Rescuers fought rough seas and howling winds Wednesday in a desperate search for the few survivors from an Estonian ferry that capsized and sank with nearly 1,000 people aboard. More than 830 were presumed dead.
The loss of the ferry Estonia overnight in the Baltic Sea was one of the worst maritime disasters in recent years.At the rescue coordination headquarters in Turku in southwestern Finland, operations chief Raimo Tillikainen said 126 people survived the numbing 54-degree waters. He said 42 bodies had been recovered by late afternoon and 796 people were missing and presumed dead.
Estonian authorities said the ferry's final radio message just after midnight was: "We are sinking! . . . The engines have stopped!"
There was no immediate official explanation for what caused the 515-foot vessel to capsize while sailing from Tallinn, Estonia, toward Stockholm, Sweden.
The Swedish news agency TT said two Swedish maritime inspectors criticized the vessel's seaworthiness shortly before it set out from Tallinn on Tuesday evening. The inspectors found problems with seals on front-loading doors that are designed to keep water out during rough seas, TT said.
One survivor, Henrik Sillaste, a ship's engineer on the Estonia, told The Associated Press he saw water leaking through the front cargo door. He said water quickly built up in the bottom of the ship and it began listing.
"The water reached my knees," said Sillaste.
It was not known whether the ferry's captain or other crew members survived. Tiilikainen, a Finnish coast guard official, said the ship carried 776 passengers and 188 crew members.

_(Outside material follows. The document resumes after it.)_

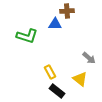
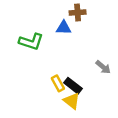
yellow triangle: (80, 79) -> (72, 101), moved
black rectangle: (57, 91) -> (73, 86), moved

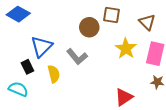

The Estonia had four or five bars, bands for dancing, three restaurants, gambling machines, a sauna and swimming pool, and shops. Many Estonians took the ship as a holiday on daytrips or weekends to Sweden, but the stormy weather forced an early end to the evening's partying, survivors said.
"I was sleeping, and suddenly everything was falling off the table," said Margus Kermet, a truck driver from Estonia. He rushed out of his cabin on the fourth deck and pushed his way past panicky passengers to get outside.

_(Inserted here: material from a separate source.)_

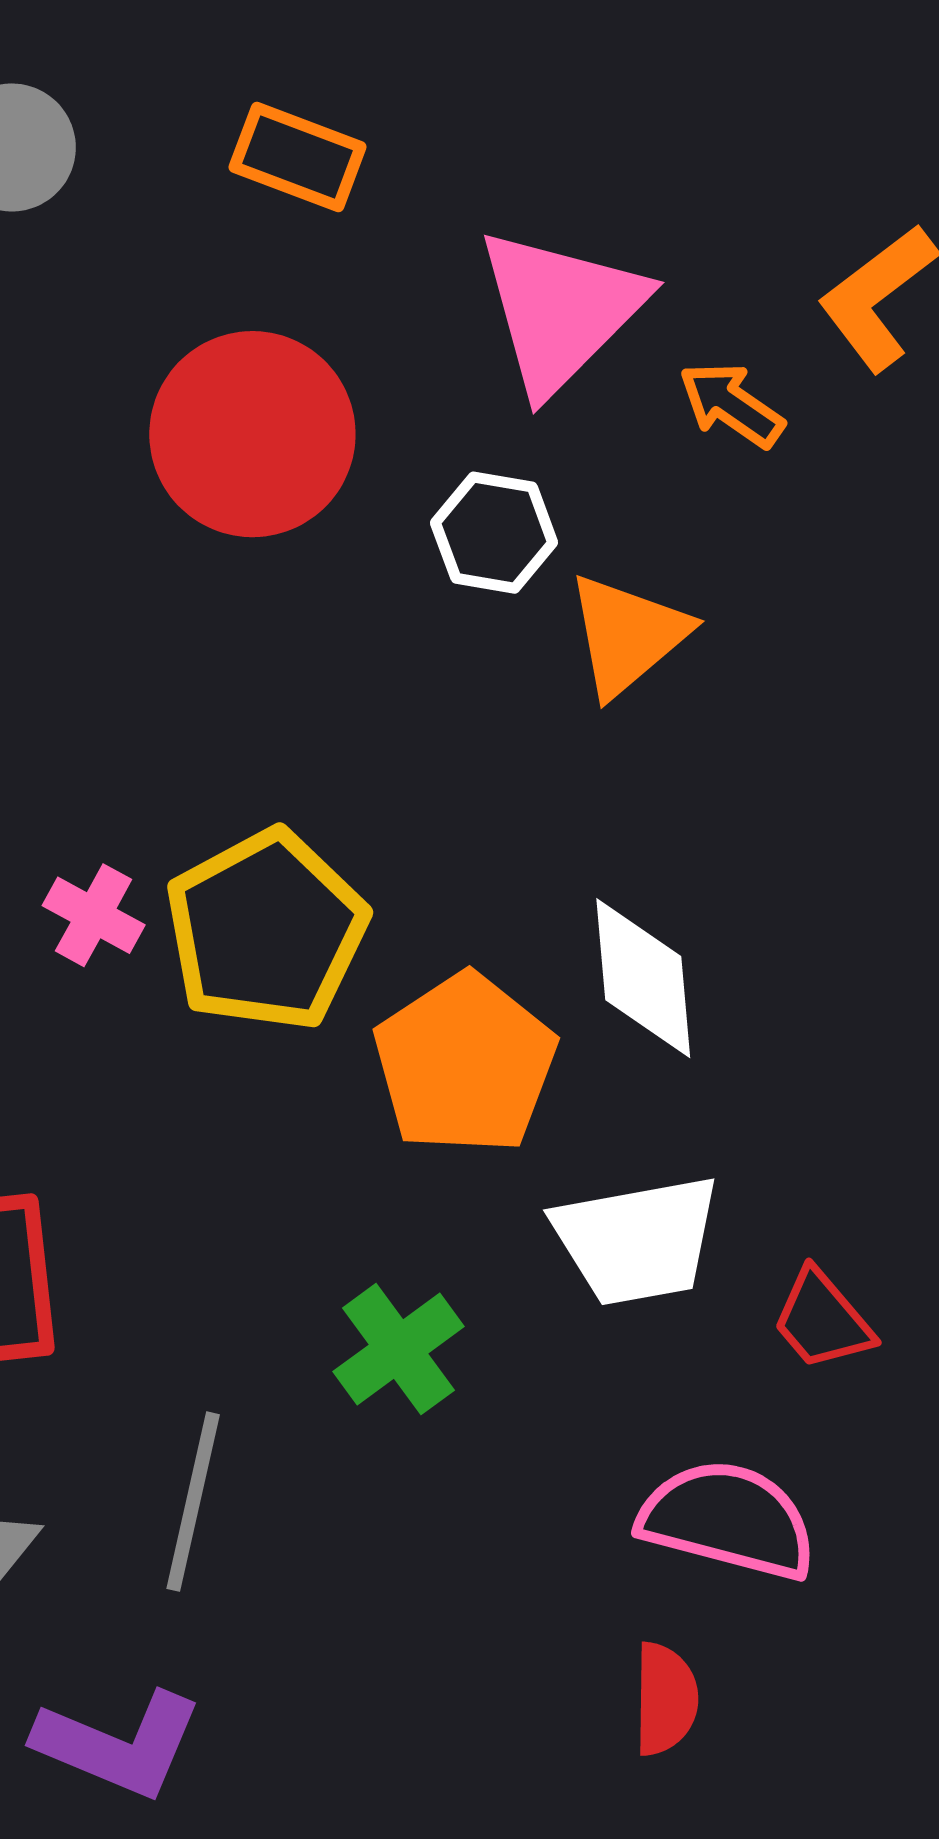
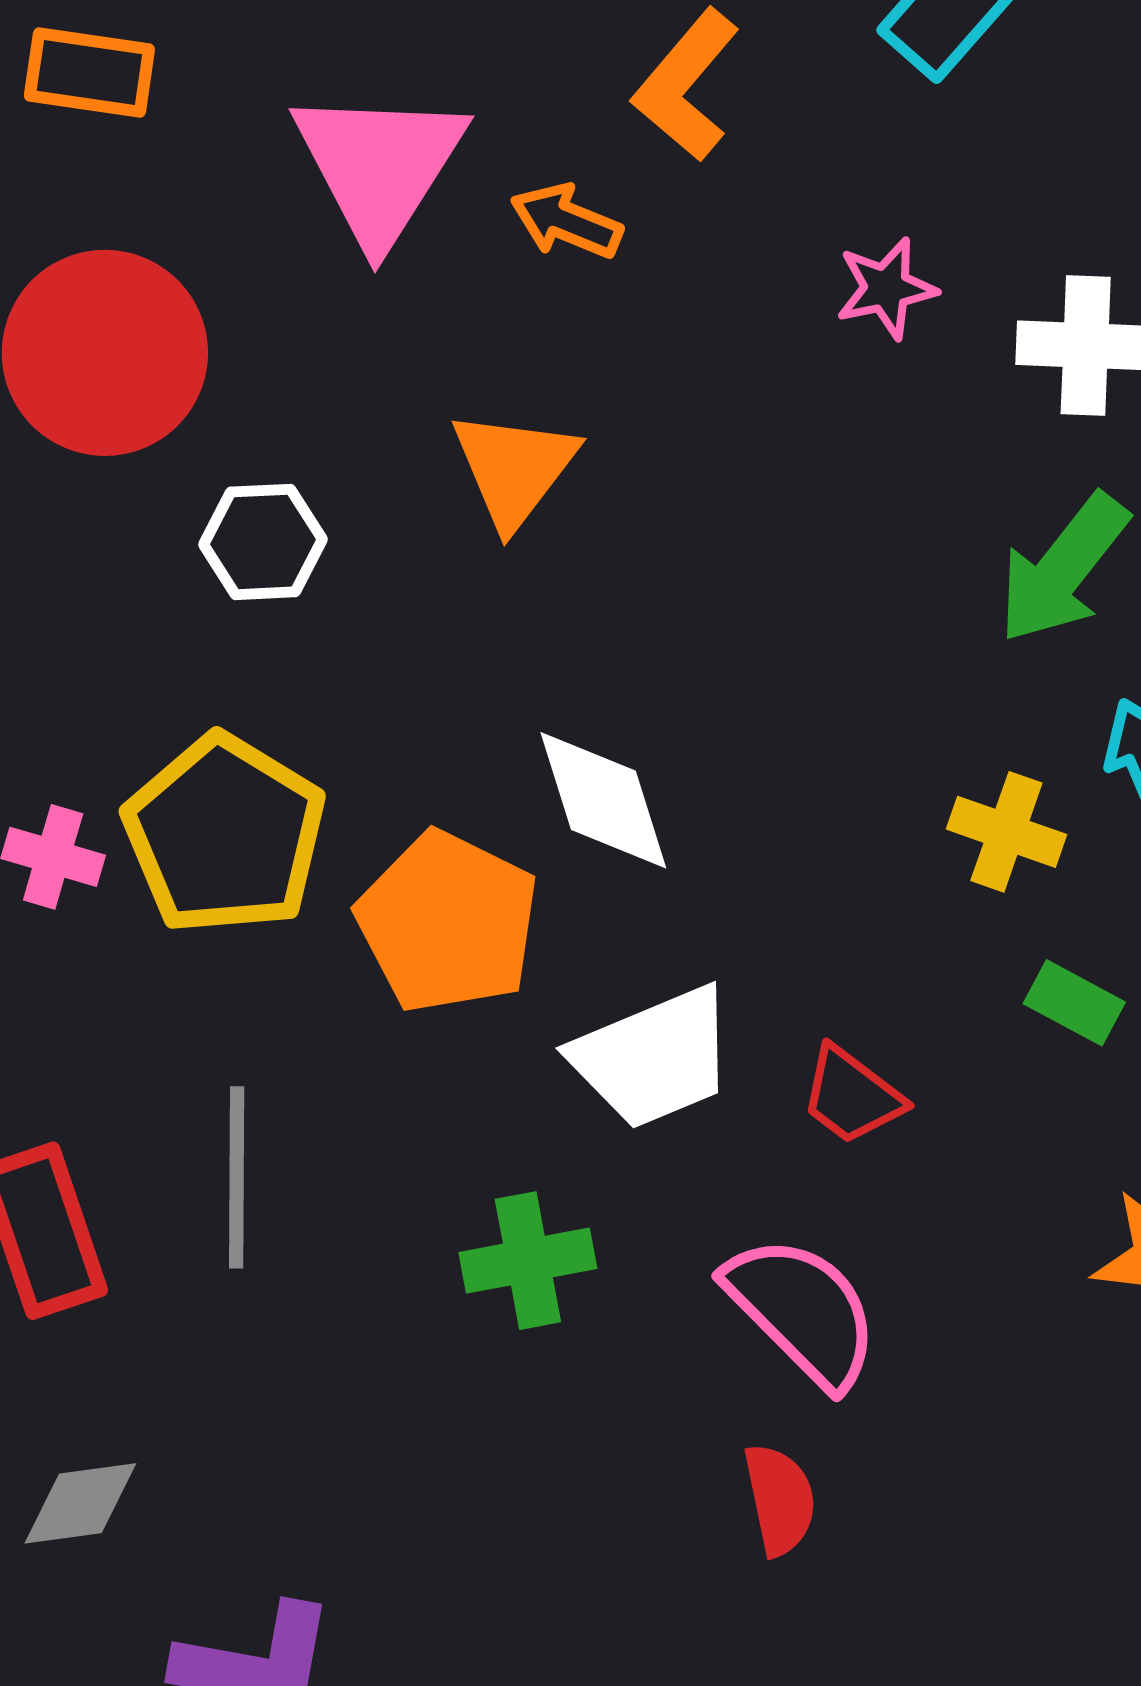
white hexagon: (494, 533) -> (263, 542), moved
green cross: (398, 1349) -> (528, 1261), moved, turned 38
gray line: (193, 1502) -> (237, 1177), moved
pink semicircle: (728, 1520) -> (802, 1311), turned 43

High waves and winds topping 56 mph hindered rescue operations about 25 miles from the Fin-nish island of Uto off the southwestern coast.

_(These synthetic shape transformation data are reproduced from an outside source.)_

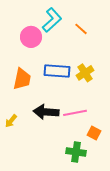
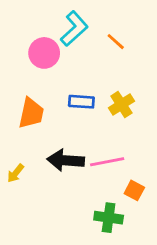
blue rectangle: (57, 71) -> (81, 102), size x0.7

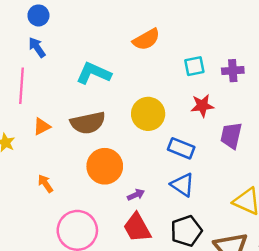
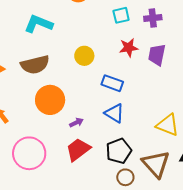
yellow circle: (148, 114) -> (84, 56), size x0.7
purple trapezoid: (231, 136) -> (157, 55), moved
red trapezoid: (137, 228) -> (78, 150), turned 84

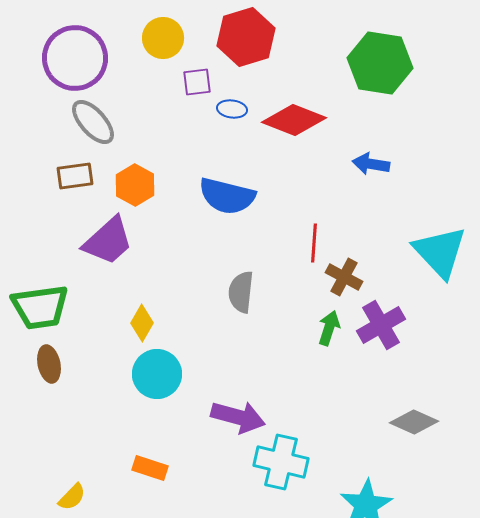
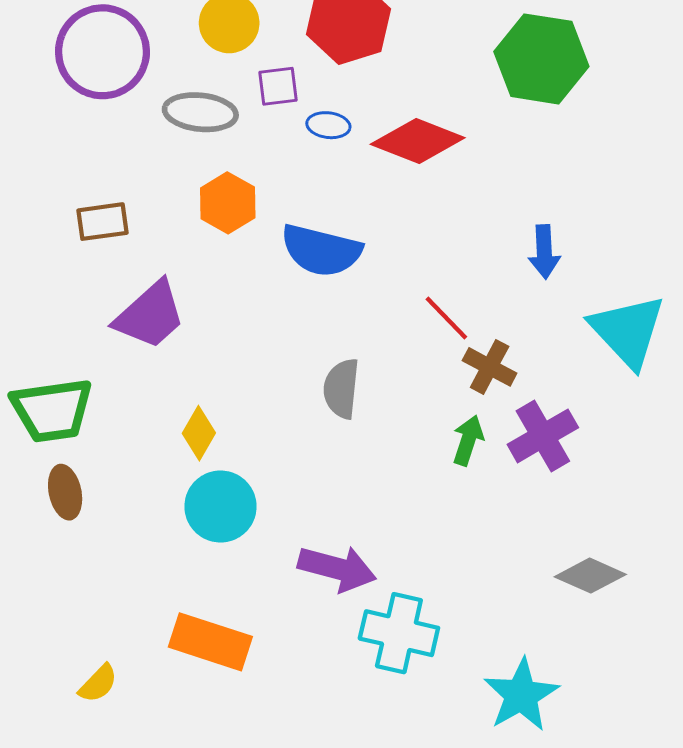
gray ellipse: (93, 122) -> (200, 112), moved, turned -42
blue arrow: (371, 164) -> (544, 252), moved, turned -102
orange hexagon: (135, 185) -> (228, 203), moved
red line: (314, 243) -> (446, 318), turned -48
orange rectangle: (150, 468) -> (210, 642), size x1.6

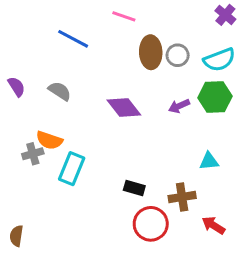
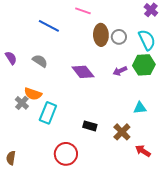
cyan semicircle: (219, 60) -> (147, 40), turned -95
gray cross: (33, 154) -> (22, 103), turned -32
brown cross: (182, 197) -> (122, 132), turned -36
red circle: (151, 224) -> (66, 154), moved

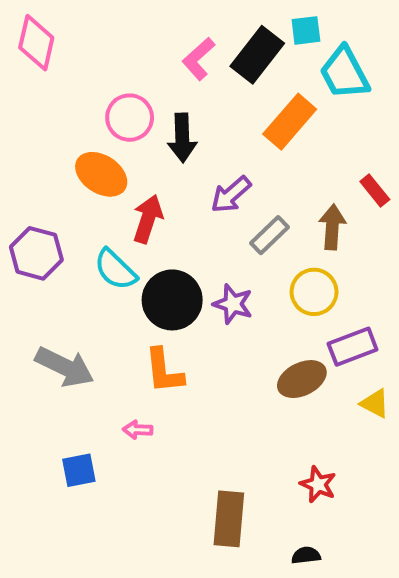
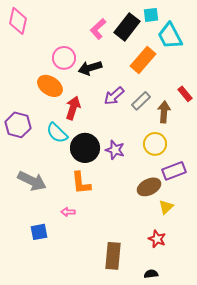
black arrow: (182, 138) -> (90, 68), turned 75
gray rectangle: (269, 235) -> (141, 101), moved
yellow triangle: (375, 403) -> (166, 207), moved, turned 49

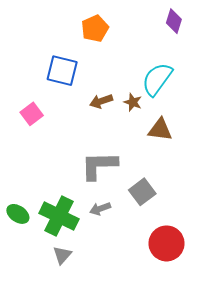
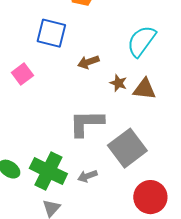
brown star: (133, 102) -> (118, 83), moved
gray square: (142, 192) -> (127, 148), size x1.5
gray arrow: (100, 209) -> (87, 176), moved

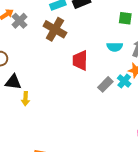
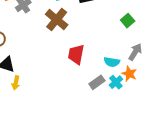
green square: (125, 18) -> (128, 21), turned 32
cyan semicircle: (115, 47) -> (112, 62), moved

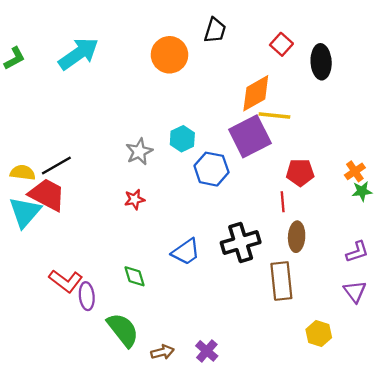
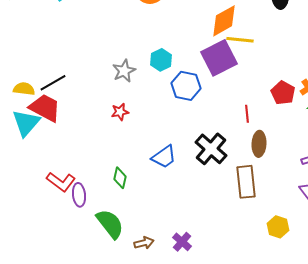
red pentagon: (300, 173) -> (283, 93), moved, turned 30
black cross: (241, 243) -> (211, 149), turned -32
green diamond: (135, 276) -> (120, 178), turned 30

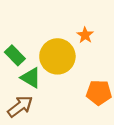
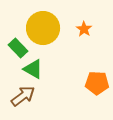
yellow circle: (57, 56) -> (43, 28), moved

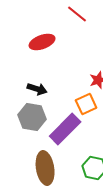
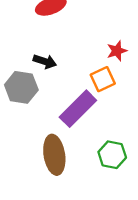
gray hexagon: (32, 117) -> (21, 87), moved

"We saw about 40 life rafts. Unfortunately, most of them were empty," said Stefan Carneros, pilot of a Swedish rescue helicopter. He said waves in the area were up to 20 feet high.
More than 500 of the passengers reportedly were Swedes, and at least 150 were Estonians.
The Estonia started sinking about 12:30 a.m. and sent out its distress signal. Some news reports said the ship sank in five minutes, while others put the time at closer to 30 minutes.
"A vessel of this size should have no problem in these winds," maritime inspector Esa Saari said in the Finnish port of Turku, the base for rescue efforts.
Some officials speculated that trucks and cars on board may have broken loose and that their shifting weight caused the capsize. A spokesman for the ship's owners told Estonian radio that authorities believed both engines stopped simultaneously, leaving the ferry vulnerable to the wind and waves.
"I woke up as the ship was heavily tilted to the left," one of the survivors, Neeme Kaik, told radio station KUKU in Estonia. "There were huge waves. I got dressed as fast as I could. I ran out of my cabin to the deck to see what was going on."
He said some passengers were running on the stairs and others were still in their cabins as he left the Estonia.
"There was no activity among the crew, and I did not hear any messages. I grabbed a life jacket myself, and then the boat fell on its left side completely, with the chimney hitting the water. The engines did not work," he said. "I managed to jump into a rubber boat with three other people."
At least a dozen survivors were rescued by the ferry Mariella, that ship's information officer, Per Erik Sederqvist, said.
At least 10 survivors were taken aboard the ferry Symphony, Harry M. Whipple, an American passenger on the Symphony, told The Associated Press by telephone.
Whipple, the publisher of The Cincinnati Enquirer, said he saw at least 30 black-and-orange inflatable rafts bobbing in the water, six to 10 of which had capsized.
Twenty survivors were flown by helicopter to Turku. Two were in critical condition, suffering hypothermia with body temperatures as low as 81 degrees when they arrived, said Dr. Juha Niinikoski at Turku university hospital.
"We think we have saved the patients," he said.
The deadliest maritime accident the past decade was the sinking of the ferry Dona Paz in the Philippines in 1987, when 1,749 people drowned.